Five years have passed since US oil giant, ExxonMobil, discovered massive crude oil resources in commercial quantities offshore Guyana.
However, despite this milestone, Guyana has been operating with decades-old petroleum laws that have not been reviewed in 23 years.
Taking into consideration the fact that Guyana to date has chalked up over nine billion barrels of crude oil resources, Chartered Accountant and former Auditor General, Anand Goolsarran, believes that the review of the country’s archaic petroleum laws “is long overdue.”
In the latest edition of his column, ‘Accountability Watch,’ Goolsarran pointed out that the Petroleum (Exploration and Production) Act 1986 was enacted at a time when there was no evidence of the discovery of petroleum products in commercial quantities.
The Act, since coming into fruition, was only amended twice, in 1992 and 1997 and since then, there have been no further changes.
This comes even as production continues at a rapid pace and is expected to increase exponentially in the coming years.
Without modern laws, the former AG stated, it can spell bad news for Guyana as a novice oil-producing nation.
Goolsarran pointed to the International Monetary Fund’s 2017 report, entitled ‘Guyana: A Reform Agenda for Petroleum Taxation and Revenue Management’ where it identified numerous deficiencies in the Act and where it was recommended that the authorities consider reforming and modernizing the legal and fiscal framework for petroleum exploration and production.
The IMF had stressed in particular on the fiscal provisions, such as royalty payments, profit sharing and taxation, that are very discretionary in nature, leaving the specifics to be dealt with in the various Production Sharing Agreements (PSAs) entered into with oil exploration companies.
In addition, the IMF report stated that the Act grants the Minister responsible for petroleum, in consultation with the Minister of Finance, the authority to remit, in whole or in part, any royalty payable, upon application by a licence holder, or to defer payment.

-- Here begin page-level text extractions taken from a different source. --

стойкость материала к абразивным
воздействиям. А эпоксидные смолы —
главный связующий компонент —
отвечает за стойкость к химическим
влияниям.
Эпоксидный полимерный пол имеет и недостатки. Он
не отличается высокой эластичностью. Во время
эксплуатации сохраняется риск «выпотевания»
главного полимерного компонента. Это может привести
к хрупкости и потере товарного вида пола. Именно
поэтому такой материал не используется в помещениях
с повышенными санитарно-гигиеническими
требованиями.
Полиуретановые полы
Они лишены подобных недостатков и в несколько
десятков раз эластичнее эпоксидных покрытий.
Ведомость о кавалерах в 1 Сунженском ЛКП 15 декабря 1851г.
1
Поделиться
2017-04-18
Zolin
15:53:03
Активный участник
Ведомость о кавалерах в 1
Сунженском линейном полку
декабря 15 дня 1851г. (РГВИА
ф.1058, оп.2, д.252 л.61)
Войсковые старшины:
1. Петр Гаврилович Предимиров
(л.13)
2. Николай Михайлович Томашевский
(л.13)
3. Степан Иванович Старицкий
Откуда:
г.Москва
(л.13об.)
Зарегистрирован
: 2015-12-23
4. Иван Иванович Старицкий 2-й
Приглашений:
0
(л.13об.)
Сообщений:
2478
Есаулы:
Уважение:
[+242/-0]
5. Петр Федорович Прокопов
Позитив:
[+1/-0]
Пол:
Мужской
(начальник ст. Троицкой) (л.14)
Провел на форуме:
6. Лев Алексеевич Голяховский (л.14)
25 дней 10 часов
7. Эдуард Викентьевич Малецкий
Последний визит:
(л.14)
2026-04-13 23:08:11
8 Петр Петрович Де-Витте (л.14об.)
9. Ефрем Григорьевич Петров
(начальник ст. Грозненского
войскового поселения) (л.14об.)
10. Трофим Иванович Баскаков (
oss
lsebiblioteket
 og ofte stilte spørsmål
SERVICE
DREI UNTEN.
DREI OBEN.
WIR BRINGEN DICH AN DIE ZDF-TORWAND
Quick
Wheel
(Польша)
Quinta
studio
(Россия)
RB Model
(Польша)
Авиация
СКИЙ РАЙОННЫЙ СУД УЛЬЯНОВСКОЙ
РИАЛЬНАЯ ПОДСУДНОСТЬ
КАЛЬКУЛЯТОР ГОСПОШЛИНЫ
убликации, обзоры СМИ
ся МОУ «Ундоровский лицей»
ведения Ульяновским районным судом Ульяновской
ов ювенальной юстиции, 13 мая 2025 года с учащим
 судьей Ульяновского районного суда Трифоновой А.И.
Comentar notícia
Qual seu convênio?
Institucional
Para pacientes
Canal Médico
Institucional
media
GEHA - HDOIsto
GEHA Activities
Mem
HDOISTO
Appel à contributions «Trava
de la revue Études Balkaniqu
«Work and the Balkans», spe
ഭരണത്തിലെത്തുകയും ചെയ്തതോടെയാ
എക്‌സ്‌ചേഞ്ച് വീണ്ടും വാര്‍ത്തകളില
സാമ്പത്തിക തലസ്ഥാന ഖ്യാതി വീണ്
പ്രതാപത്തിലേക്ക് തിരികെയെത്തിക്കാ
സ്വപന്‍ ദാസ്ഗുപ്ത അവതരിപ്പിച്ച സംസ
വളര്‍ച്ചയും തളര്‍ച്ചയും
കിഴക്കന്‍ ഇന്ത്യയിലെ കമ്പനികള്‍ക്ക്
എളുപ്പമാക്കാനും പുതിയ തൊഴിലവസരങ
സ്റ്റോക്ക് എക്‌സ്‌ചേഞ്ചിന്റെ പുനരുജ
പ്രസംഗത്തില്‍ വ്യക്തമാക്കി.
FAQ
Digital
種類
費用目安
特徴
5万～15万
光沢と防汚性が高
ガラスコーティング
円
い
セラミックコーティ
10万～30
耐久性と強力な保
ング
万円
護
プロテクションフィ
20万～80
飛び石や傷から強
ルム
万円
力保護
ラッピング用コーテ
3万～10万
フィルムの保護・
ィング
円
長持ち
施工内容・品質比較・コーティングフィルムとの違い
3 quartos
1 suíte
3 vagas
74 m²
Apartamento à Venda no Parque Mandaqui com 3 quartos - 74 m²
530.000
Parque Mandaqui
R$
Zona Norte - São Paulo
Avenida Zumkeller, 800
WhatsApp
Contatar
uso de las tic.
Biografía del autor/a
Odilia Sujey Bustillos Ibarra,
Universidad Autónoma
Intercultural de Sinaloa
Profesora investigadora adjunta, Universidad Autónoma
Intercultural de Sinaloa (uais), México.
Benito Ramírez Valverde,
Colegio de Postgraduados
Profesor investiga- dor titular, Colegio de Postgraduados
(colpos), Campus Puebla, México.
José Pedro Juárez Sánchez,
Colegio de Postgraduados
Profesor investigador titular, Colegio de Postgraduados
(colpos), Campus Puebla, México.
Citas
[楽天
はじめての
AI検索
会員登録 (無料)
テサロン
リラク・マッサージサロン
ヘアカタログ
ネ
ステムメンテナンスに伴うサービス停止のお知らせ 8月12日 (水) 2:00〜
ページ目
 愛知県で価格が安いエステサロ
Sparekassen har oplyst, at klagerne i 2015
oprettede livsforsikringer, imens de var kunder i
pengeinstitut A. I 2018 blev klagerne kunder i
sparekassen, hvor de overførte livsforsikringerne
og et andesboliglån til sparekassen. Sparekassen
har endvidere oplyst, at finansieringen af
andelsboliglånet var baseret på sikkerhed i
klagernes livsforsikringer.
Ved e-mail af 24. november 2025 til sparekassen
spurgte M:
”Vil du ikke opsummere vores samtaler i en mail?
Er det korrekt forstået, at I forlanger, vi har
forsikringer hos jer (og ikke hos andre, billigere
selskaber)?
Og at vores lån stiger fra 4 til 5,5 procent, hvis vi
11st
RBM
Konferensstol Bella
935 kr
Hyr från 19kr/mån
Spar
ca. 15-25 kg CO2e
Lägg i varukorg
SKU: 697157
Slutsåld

It also permits the Minister, subject to affirmative resolution of the National Assembly, to exempt the licensee from income tax, corporation tax and property taxes, among others.
The aforementioned provisions, the former AG highlighted, resulted in the current Stabroek Block PSA between Exxon and Guyana.
The lopsided deal has faced heavy criticism as many are of the view that it favors the company more than the country. This is especially in relation to the mere two percent royalty Guyana is receiving as well as the US$18 million signing bonus, both of which many observers consider mere pittances compared with what other countries are receiving or have received.
Not only that, the contract also leaves Guyana with 50% profit-sharing after the recovery of 75% of operating as well as exploration and development costs, without due consideration of profitability, the quantum of discovery and price fluctuations, exemption from various forms of taxation, absence of ring-fence provisions, among other factors.
Given these concerns, there have been increasing calls for the agreement with ExxonMobil to be renegotiated so that Guyana can get a better deal but so far, the Chartered Accountant noted, both the previous and the present administrations have refused to entertain any thought of doing so.
“Few will disagree that the PSA with Exxon has resulted in Guyanese citizens not deriving the maximum benefit from the oil resources which, it must be emphasized, belong to them,” he said.